PROVIDED RECORDS START

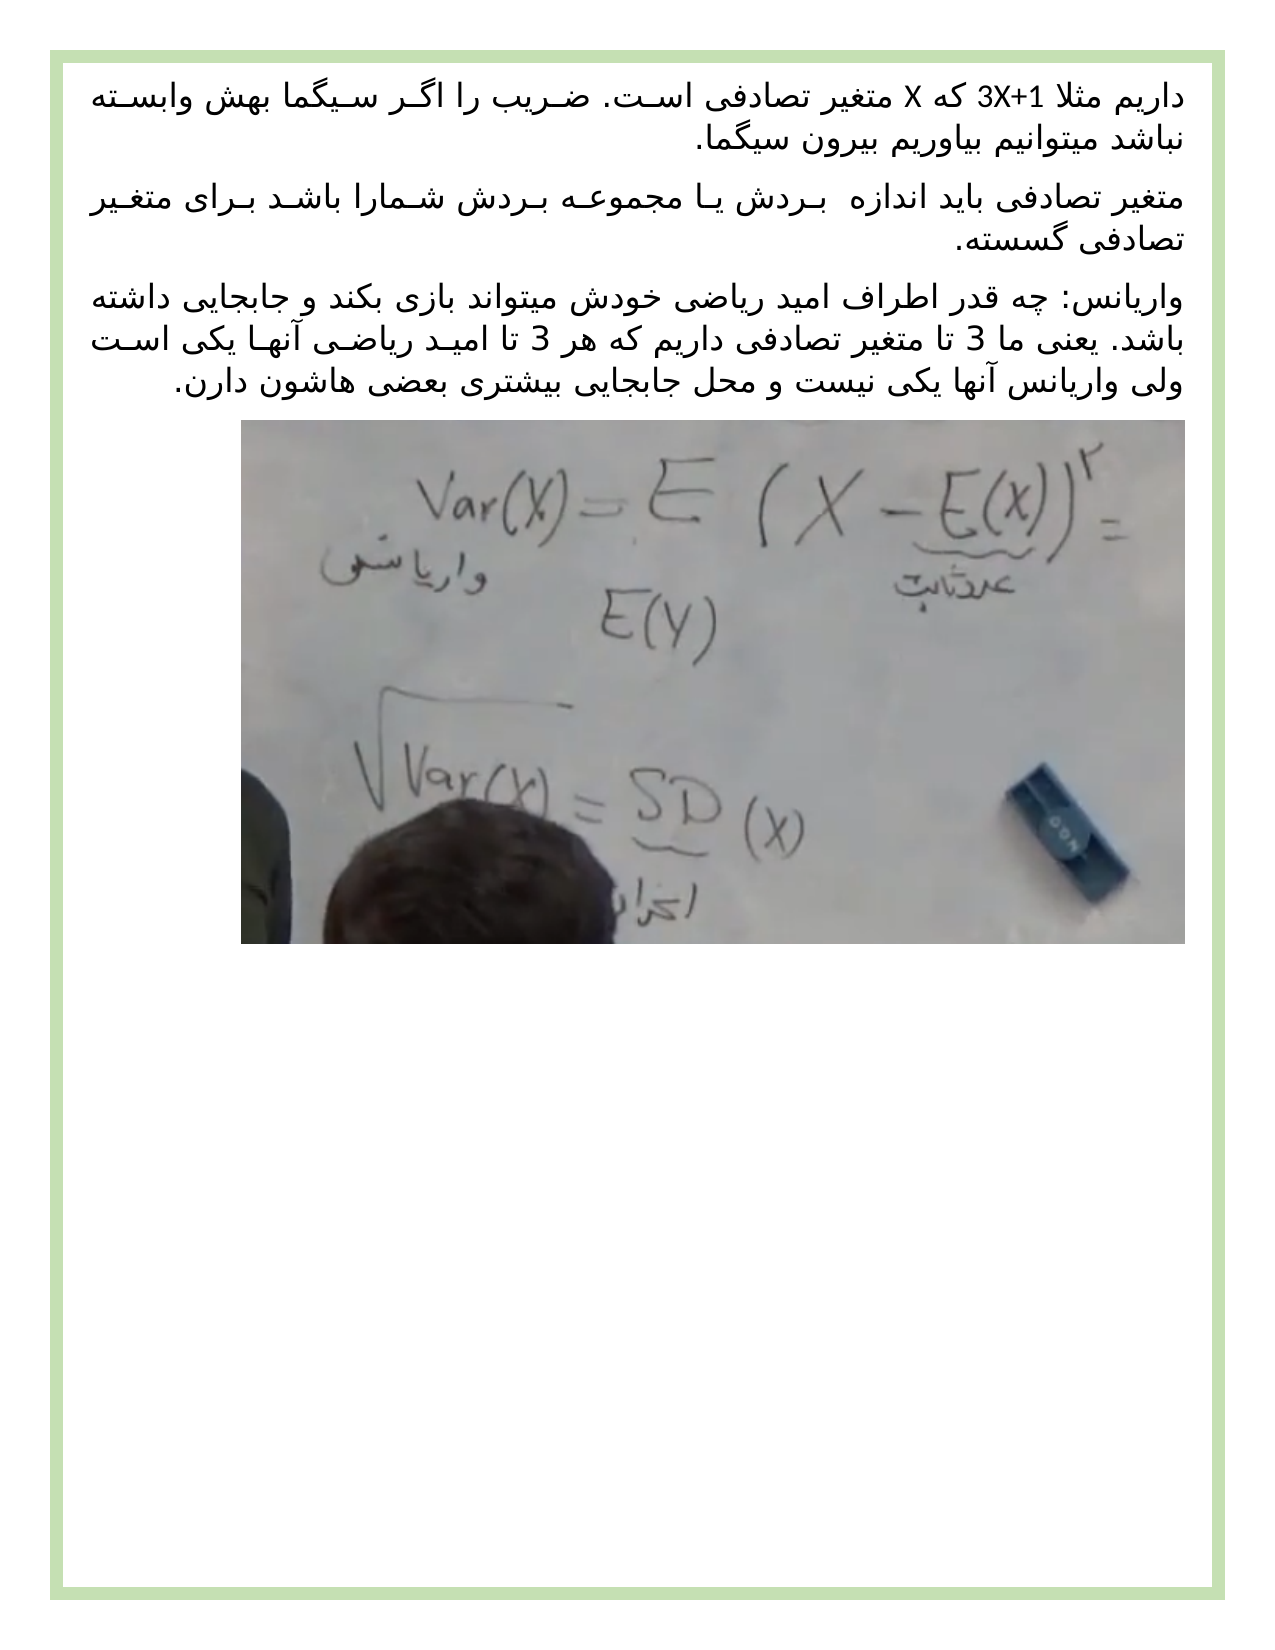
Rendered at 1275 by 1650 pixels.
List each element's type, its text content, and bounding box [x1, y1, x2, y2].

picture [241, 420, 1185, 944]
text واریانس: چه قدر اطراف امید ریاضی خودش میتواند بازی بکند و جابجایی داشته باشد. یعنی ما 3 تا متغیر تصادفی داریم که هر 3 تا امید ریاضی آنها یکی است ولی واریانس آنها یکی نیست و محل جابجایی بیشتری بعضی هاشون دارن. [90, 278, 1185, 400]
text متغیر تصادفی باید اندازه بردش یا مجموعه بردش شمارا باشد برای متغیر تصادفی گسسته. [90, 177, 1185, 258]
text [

PROVIDED RECORDS END

• [YOUR INSTRUCTIONS]
Each entry is to be transcribed verbatim, and any picture in it is to be skipped.

• [EXERCISE RESPONSE]
Rendered at 1275 by 1650 pixels.
List each element's type, its text content, and bounding box [x1, y1, x2, y2].

picture [241, 420, 1185, 944]
text واریانس: چه قدر اطراف امید ریاضی خودش میتواند بازی بکند و جابجایی داشته باشد. یعنی ما 3 تا متغیر تصادفی داریم که هر 3 تا امید ریاضی آنها یکی است ولی واریانس آنها یکی نیست و محل جابجایی بیشتری بعضی هاشون دارن. [90, 278, 1185, 400]
text متغیر تصادفی باید اندازه بردش یا مجموعه بردش شمارا باشد برای متغیر تصادفی گسسته. [90, 177, 1185, 258]
text [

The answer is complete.